Boolean Algebra Karnaugh Maps I'm having trouble solving this:
Simplify the expression F = W'X'Y'Z' + W'X'YZ' + WX'Y'Z' + WX'YZ' + WXYZ + W'XYZ using a Karnaugh Map.
The book I have very poorly describes how to do Karnaugh Maps. I'd appreciate any help.
 A: The Karnaugh map looks like this:
\begin{array}{|c|c|c|c|c|}\hline
\large wx\backslash yz\normalsize &00 &01 &11 &10 \\\hline
00 &1 &0 &0 &1 \\
01 &0 &0 &1 &0 \\
11 &0 &0 &1 &0 \\
10 &1 &0 &0 &1 \\\hline
\end{array}
There are two simplifications we can make:
\begin{array}{|c|c|c|c|c|}\hline
\large wx\backslash yz\normalsize &00 &01 &11 &10 \\\hline
00 &\color{red}1 &0 &0 &\color{red}1 \\
01 &0 &0 &\color{blue}1 &0 \\
11 &0 &0 &\color{blue}1 &0 \\
10 &\color{red}1 &0 &0 &\color{red}1 \\\hline
\end{array}
In $\color{red}{\text{red}}$ we have
$$\overline w\overline x\overline y \overline z + \overline w \overline x y \overline z + w \overline x \overline y \overline z + w \overline x  y\overline z = \overline x \overline z. $$
In $\color{blue}{\text{blue}}$ we have
$$\overline w x y z + wxyz = xyz. $$
Therefore the reduced expression is
$$\overline x \overline z + xyz. $$
A: As pointed out this is easily simplified without using Karnaugh maps, but one should note that this simplification need not leave disjunctive normal forms for more than one step, and a Karnaugh map is just another representation of just that.
What you do is first to use distributive law and then absorbtion law, that is $AB+A\overline B = A(B+\overline B) = A$, in the Karnaugh table this mean to join two adjecent congruent groupings into one.
In your example this would be:
$\overline W\overline X\overline Y\overline Z + \overline W \overline X Y\overline Z + W\overline X\overline Y\overline Z + W\overline XY\overline Z + WXYZ + \overline WXYZ$
that is only groupings of one cell.
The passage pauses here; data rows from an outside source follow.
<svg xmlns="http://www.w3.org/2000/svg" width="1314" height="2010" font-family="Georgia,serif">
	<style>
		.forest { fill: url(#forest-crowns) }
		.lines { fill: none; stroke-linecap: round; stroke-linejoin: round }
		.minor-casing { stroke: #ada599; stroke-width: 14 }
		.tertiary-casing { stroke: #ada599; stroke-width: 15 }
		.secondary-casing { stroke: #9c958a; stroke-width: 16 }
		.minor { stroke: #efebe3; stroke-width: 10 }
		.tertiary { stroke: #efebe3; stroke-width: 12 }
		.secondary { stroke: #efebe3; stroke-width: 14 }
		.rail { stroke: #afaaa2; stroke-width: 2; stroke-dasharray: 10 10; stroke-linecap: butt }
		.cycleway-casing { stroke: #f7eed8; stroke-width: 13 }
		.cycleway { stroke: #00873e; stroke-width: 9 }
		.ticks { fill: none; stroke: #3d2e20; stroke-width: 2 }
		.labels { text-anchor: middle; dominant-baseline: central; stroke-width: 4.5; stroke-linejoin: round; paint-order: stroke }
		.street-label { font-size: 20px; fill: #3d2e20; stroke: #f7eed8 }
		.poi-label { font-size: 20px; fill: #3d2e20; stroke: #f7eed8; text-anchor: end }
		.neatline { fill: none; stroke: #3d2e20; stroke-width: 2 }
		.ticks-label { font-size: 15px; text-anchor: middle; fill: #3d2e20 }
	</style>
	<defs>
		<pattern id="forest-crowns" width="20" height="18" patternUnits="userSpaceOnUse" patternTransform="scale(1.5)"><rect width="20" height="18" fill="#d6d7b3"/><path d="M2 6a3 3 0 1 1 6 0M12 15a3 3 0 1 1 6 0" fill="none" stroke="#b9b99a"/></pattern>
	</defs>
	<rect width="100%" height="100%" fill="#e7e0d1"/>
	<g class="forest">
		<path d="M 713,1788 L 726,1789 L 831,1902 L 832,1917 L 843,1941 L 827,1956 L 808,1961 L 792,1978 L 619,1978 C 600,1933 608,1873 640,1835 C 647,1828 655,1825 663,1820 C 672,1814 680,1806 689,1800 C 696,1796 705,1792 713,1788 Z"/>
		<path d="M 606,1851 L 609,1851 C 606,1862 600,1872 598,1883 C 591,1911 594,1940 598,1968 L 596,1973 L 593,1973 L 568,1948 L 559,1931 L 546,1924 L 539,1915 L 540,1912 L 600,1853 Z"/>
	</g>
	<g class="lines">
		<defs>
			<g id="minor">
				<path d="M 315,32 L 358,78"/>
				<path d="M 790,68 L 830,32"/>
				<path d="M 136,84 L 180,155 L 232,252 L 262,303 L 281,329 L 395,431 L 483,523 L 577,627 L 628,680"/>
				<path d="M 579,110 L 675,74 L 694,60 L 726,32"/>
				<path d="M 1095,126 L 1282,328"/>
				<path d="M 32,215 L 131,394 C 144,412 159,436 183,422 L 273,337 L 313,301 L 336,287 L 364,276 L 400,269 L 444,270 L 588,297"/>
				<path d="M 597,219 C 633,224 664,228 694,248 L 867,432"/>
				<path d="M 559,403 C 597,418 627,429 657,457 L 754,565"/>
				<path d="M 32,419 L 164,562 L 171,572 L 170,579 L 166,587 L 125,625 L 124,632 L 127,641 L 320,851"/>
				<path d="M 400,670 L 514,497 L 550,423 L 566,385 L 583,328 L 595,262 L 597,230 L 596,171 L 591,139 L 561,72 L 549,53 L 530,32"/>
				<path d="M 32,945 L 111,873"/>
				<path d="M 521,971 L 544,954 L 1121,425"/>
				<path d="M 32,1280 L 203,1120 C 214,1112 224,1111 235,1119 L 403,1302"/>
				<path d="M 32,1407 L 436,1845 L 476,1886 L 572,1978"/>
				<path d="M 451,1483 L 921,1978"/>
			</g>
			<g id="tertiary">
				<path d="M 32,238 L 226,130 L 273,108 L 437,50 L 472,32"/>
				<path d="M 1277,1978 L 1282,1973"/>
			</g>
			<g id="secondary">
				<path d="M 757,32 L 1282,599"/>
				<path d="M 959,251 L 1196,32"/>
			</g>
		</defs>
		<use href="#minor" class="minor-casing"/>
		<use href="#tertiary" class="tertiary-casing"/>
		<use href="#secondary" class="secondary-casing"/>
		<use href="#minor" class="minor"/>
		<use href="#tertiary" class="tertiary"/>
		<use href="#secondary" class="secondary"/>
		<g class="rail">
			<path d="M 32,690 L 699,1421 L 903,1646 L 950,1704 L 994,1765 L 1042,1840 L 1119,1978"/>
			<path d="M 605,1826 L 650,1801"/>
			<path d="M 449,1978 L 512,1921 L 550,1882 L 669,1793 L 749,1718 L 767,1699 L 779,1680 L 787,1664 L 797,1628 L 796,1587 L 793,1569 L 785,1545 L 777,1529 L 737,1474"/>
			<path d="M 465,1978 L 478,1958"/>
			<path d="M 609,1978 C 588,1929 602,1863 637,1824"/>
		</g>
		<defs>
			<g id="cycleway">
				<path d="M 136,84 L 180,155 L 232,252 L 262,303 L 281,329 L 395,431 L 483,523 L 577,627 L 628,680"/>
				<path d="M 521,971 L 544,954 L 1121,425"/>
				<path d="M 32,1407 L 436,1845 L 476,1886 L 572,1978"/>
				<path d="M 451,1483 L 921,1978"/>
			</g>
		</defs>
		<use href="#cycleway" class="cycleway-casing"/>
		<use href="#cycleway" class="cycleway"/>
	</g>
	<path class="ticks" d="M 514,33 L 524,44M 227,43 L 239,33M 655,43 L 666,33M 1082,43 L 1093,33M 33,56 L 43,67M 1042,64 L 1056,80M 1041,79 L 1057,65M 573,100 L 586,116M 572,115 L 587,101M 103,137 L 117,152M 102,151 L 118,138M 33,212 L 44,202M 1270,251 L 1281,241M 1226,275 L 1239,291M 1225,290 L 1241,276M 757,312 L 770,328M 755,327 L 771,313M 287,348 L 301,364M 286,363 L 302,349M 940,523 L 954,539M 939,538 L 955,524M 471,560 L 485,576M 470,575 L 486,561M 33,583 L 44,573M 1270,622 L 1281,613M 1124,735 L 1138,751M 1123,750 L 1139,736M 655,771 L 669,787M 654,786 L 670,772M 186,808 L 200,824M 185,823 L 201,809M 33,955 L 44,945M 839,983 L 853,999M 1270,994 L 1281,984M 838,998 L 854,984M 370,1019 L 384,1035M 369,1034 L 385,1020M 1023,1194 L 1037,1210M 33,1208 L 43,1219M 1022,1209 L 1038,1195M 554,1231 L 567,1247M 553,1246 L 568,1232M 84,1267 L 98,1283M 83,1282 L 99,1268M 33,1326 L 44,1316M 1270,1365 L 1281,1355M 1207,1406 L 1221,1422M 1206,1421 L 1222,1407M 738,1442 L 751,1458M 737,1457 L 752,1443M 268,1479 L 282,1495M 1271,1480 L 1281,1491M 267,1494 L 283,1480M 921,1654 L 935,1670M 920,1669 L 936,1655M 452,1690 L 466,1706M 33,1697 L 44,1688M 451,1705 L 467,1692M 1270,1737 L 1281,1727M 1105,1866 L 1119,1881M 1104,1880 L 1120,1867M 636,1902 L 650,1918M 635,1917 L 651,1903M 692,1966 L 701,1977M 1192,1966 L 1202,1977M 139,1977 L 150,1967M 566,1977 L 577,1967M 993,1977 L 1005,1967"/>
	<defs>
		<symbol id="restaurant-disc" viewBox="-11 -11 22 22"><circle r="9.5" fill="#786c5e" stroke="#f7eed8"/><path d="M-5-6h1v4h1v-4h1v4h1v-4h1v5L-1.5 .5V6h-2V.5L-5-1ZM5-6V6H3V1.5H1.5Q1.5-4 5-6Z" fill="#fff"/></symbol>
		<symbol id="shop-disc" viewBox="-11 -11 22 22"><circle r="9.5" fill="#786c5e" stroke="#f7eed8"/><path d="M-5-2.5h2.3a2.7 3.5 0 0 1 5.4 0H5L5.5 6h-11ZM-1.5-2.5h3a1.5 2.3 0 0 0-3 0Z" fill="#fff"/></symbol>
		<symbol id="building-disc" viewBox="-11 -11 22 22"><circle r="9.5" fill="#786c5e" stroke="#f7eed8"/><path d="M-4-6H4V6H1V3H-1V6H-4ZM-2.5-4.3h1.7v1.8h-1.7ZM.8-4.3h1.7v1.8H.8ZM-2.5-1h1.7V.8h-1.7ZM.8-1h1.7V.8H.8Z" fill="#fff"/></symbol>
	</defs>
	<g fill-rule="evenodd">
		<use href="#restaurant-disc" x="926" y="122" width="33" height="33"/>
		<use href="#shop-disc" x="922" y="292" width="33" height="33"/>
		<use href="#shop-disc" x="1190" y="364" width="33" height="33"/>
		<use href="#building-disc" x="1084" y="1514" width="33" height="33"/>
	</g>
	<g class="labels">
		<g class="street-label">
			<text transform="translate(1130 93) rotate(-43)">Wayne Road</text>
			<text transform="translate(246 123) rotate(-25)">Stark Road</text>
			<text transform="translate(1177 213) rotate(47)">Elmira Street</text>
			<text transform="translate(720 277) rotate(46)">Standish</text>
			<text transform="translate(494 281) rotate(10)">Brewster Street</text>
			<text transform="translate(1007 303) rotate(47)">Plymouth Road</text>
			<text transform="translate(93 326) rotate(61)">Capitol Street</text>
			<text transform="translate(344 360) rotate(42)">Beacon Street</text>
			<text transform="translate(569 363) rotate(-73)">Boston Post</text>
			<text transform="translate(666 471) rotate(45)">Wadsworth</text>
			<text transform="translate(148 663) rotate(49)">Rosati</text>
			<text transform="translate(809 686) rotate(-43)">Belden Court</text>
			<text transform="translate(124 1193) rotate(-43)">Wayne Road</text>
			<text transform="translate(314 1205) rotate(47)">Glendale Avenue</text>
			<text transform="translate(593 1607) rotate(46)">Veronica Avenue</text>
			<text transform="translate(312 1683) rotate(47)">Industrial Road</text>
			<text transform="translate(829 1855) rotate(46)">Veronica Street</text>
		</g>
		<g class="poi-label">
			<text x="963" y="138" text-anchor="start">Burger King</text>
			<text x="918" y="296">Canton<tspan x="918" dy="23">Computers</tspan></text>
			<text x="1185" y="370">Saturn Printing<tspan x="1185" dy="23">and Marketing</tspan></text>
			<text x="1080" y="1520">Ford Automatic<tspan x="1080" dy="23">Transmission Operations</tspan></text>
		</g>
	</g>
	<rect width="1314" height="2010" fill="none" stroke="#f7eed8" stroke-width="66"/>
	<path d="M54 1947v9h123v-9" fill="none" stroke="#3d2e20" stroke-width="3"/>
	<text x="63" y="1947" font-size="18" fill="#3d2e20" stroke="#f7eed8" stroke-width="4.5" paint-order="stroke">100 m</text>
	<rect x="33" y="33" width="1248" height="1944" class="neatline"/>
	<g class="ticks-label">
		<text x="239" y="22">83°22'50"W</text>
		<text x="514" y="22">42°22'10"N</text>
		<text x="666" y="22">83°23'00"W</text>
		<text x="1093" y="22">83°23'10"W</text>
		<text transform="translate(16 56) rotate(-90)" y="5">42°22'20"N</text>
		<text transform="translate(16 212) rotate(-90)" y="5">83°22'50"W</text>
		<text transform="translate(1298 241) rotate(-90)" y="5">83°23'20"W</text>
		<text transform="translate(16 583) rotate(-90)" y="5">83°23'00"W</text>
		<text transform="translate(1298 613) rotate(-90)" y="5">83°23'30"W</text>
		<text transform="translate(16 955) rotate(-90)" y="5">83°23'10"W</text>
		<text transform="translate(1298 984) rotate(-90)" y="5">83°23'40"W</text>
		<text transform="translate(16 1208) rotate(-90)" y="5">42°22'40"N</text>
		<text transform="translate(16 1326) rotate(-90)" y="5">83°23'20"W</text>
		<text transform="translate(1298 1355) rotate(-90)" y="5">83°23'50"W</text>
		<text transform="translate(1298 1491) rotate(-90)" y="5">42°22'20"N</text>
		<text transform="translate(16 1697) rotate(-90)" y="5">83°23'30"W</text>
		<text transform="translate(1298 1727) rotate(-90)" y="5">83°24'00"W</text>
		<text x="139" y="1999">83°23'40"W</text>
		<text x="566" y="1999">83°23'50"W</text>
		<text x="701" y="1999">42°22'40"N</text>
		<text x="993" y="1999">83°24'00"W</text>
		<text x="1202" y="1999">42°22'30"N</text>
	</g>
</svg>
The Karnaugh map is:
$\begin{matrix}
   & & W & WZ & Z \\ 
   & A & B & & \\
X  & C & D & & \\
XY &&& E & F\\
Y & \\
\end{matrix}$
I've labeled the cells that contains ones (and left zeroes blank) to ease the explaination. Now one would easily see that A, B, C and D can be grouped into one group and E and F into one, but to use the above law we do the first in two steps. First we group A+B, C+D and E+F, the corresponding operation on the expression would be (lets first order the terms):
${\overline W\overline X\overline Y\overline Z}^A + {W\overline X\overline Y\overline Z}^B + {\overline W \overline X Y\overline Z}^C + {W\overline XY\overline Z}^{D} + {\overline WXYZ}^E+{WXYZ}^F$
Now combining the grops A+B, C+D and E+F:
${\overline X\overline Y\overline Z}^{A+B} + {\overline X Y\overline Z}^{C+D} + {XYZ}^{E+F}$
Now you have three congruent groupings, but only A+B and C+D are adjecent so we can group them together and have the groups A+B+C+D and E+F, in the expression this will be:
${\overline XY\overline Z}^{A+B+C+D} + {XYZ}^{E+F}$
This is just the first step of Quine-McCluskey algorithm. 
Next is to identify essential implicants which in the Karnaugh table means cells that are only covered with one grouping and eliminate redundant implicants (groups in the Karnaught table or terms in the expression). In the Karnaugh table this means removing groups that are covered by two or more other groups, in the expression this means using the consensus rule.
If you consider it your way to solve this through the expression it will not use other than these two steps and therefore they (algebraic manipulation, Kernaugh table and Quine-McCluskey algorithm) are just different ways to represent the same method.